RE: Ella's Concentration Practice Log: On The ADHD-to-Jhana-Yogi Pipeline.

Posts: 15 Join Date: 2/18/21 Recent Posts
Welcome to the forum, Ella! It is great that you are on the cusp of this reatreat + have a great teacher + might have crossed A&P at least once (you mentioned energy awakening + having read Daniel's book so you should be able to diagnose yourself if you decide to do so).

One thing I personally discovered for Jhana practice is that certain objects work muuuuch better than others, based on our disposition. E.g. for me anything visual (staring into a candle candle, led light, the moon, the stars, the leaves on a tree, empty space) was always super easy to boostrap into jhana, whereas the breath was at least initially very difficult (I literally couldnt concentrate on 3 consecutive breaths).
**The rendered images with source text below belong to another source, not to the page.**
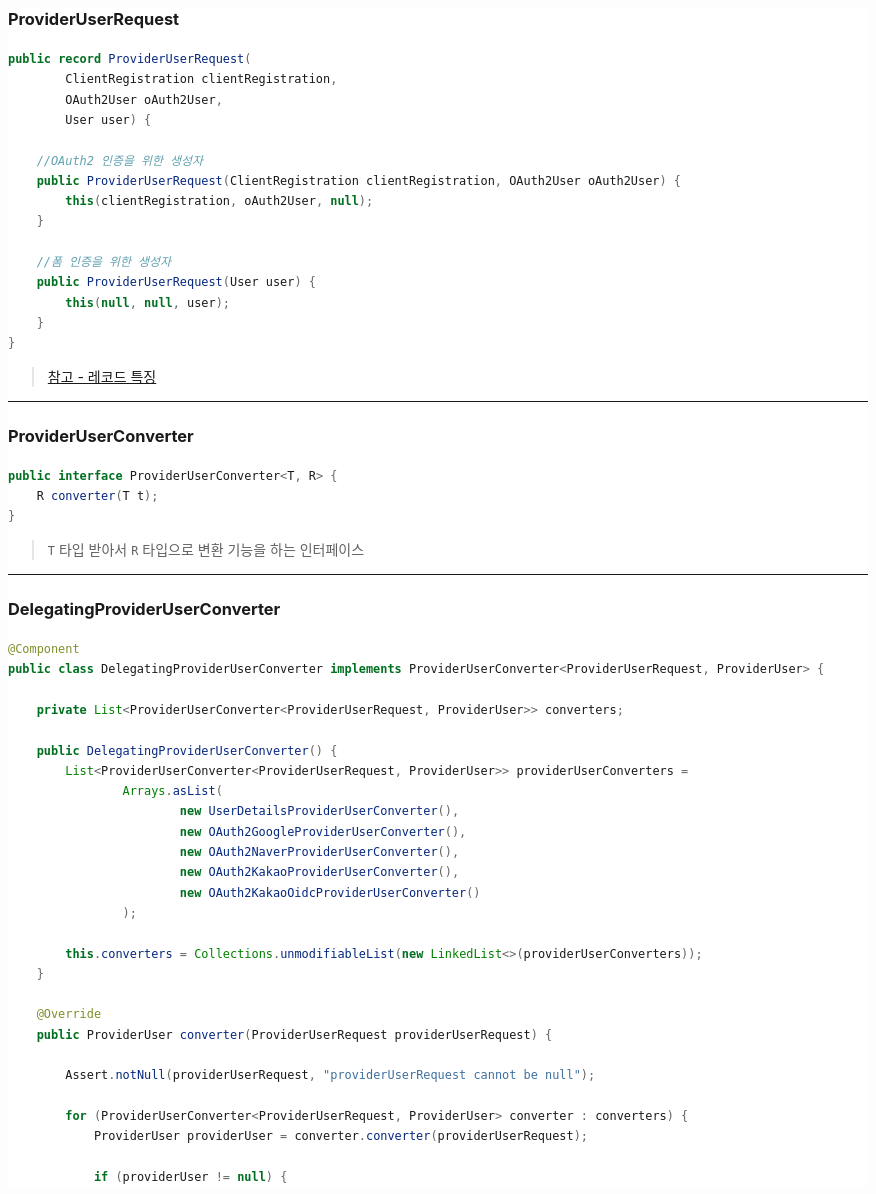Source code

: 
### ProviderUserRequest

```java
public record ProviderUserRequest(
        ClientRegistration clientRegistration,
        OAuth2User oAuth2User,
        User user) {

    //OAuth2 인증을 위한 생성자
    public ProviderUserRequest(ClientRegistration clientRegistration, OAuth2User oAuth2User) {
        this(clientRegistration, oAuth2User, null);
    }
    
    //폼 인증을 위한 생성자
    public ProviderUserRequest(User user) {
        this(null, null, user);
    }
}
```
> [참고 - 레코드 특징](https://github.com/genesis12345678/TIL/blob/main/Java/Record/record.md)
---

### ProviderUserConverter

```java
public interface ProviderUserConverter<T, R> {
    R converter(T t);
}
```
> `T` 타입 받아서 `R` 타입으로 변환 기능을 하는 인터페이스

---

### DelegatingProviderUserConverter

```java
@Component
public class DelegatingProviderUserConverter implements ProviderUserConverter<ProviderUserRequest, ProviderUser> {

    private List<ProviderUserConverter<ProviderUserRequest, ProviderUser>> converters;

    public DelegatingProviderUserConverter() {
        List<ProviderUserConverter<ProviderUserRequest, ProviderUser>> providerUserConverters =
                Arrays.asList(
                        new UserDetailsProviderUserConverter(),
                        new OAuth2GoogleProviderUserConverter(),
                        new OAuth2NaverProviderUserConverter(),
                        new OAuth2KakaoProviderUserConverter(),
                        new OAuth2KakaoOidcProviderUserConverter()
                );

        this.converters = Collections.unmodifiableList(new LinkedList<>(providerUserConverters));
    }

    @Override
    public ProviderUser converter(ProviderUserRequest providerUserRequest) {

        Assert.notNull(providerUserRequest, "providerUserRequest cannot be null");

        for (ProviderUserConverter<ProviderUserRequest, ProviderUser> converter : converters) {
            ProviderUser providerUser = converter.converter(providerUserRequest);

            if (providerUser != null) {
```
Some people want to have a more rounded grasp on meditation objects, and I can see where they are coming from. I am of the opposite camp, - especially in the beginning, stay with what works easiest/best. The idea is to progress with this awakening thing, and not necessarily to have 360 degree mastery of any possible meditation object. Once this awakening thing progresses, we suddenly find we have much better baseline concentration, and then if we are so inclined, we can come back to the 360 degree concentration mastery project.

I am not familiar with how ADHD manifests in different people, one thing I have heard is that more flashy objects tend to catch the attention easier for them. If you are compfortable with the breath, and you want to stick to that, then go for it, but if you find it difficult, you might find things that more easily and naturally engage your attention (visual, auditory, mantra, kasina, other body sensations) easier.